À l’analyse, on trouve dans les travaux de ces compagnies un instantané du désir de mémoire de nos sociétés industrielles : c’est-à-dire à la fois le constat d’une tradition rompue et perdue, et celui de la nécessité d’en ressaisir pour les ordonner les principaux éléments, livrés au public dans une structure muséographique.

Ce qu’on remarque moins peut-être, c’est le rôle des objets dans cette histoire, et notamment des objets récupérés, c’est-à-dire recueillis au moment où ils allaient disparaître. Ces objets que Kantor appelait « pauvres » présentent deux visages : en tant que bricole et qu’objet ordinaire, ils contiennent deux couches temporelles (le passé qui s’efface, le présent du quotidien). Ces deux registres temporels constituent la résultante de cette « crise de l’avenir », selon le mot de l’historien François Hartog, que les désillusions de l’après-Mai 1968, ainsi que la rupture mémorielle de la fin des années 1970, ont rendue patente.
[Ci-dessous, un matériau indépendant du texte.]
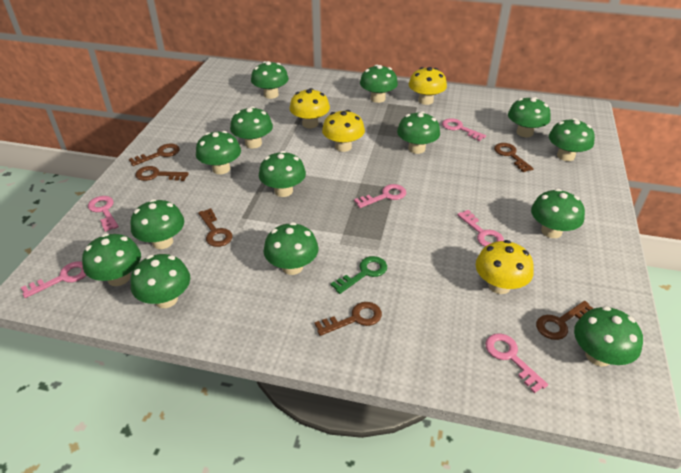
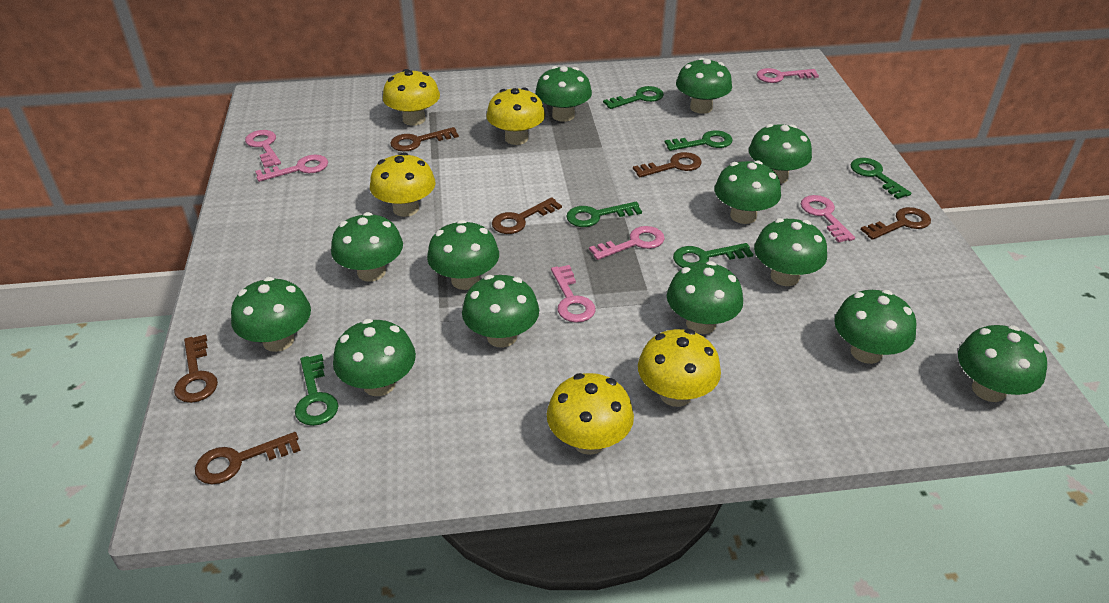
green key: 1 -> 6
green mushroom: 14 -> 13
yellow mushroom: 4 -> 5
En fait, la crise de l’idée de Progrès même, aux termes de laquelle, dans un monde toujours en mouvement vers davantage de lumières, le futur est automatiquement supérieur à ce qu’il remplace, passé et présent étant constamment dévalorisés à son profit, et n’étant bon qu’à disparaître : le patrimoine industriel en sait quelque chose…

Dans ce contexte, « récupérer » l’objet pauvre (donc exclusivement passé ou à peine présent), c’est recueillir quelque chose qui, sans l’intervention du ramasseur, eût disparu, de sorte que c’est aller contre ce mouvement « naturel » de la disparition sur lequel se fonde l’idée de Progrès. La traduction de ce phénomène dans le domaine économique, c’est l’obsolescence, ce principe de vieillissement instantané et radical qui affecte les objets du quotidien avant même que leur terme soit venu, simplement parce qu’apparaissent des objets plus nouveaux, donc, croit-on, plus performants. Articulée sur l’avenir en effet, l’offre marchande ne doit-elle pas faire oublier ce qui précède par le produit nouveau qu’elle propose à la consommation ? On fait donc disparaître ce qui pourrait encore faire de l’usage : « mais ce n’est pas grave, ce n’est qu’un objet ordinaire, inerte, sans réelle valeur marchande, ni même esthétique… ». De la simple matière dont on s’est rendu « comme maître et possesseur »4.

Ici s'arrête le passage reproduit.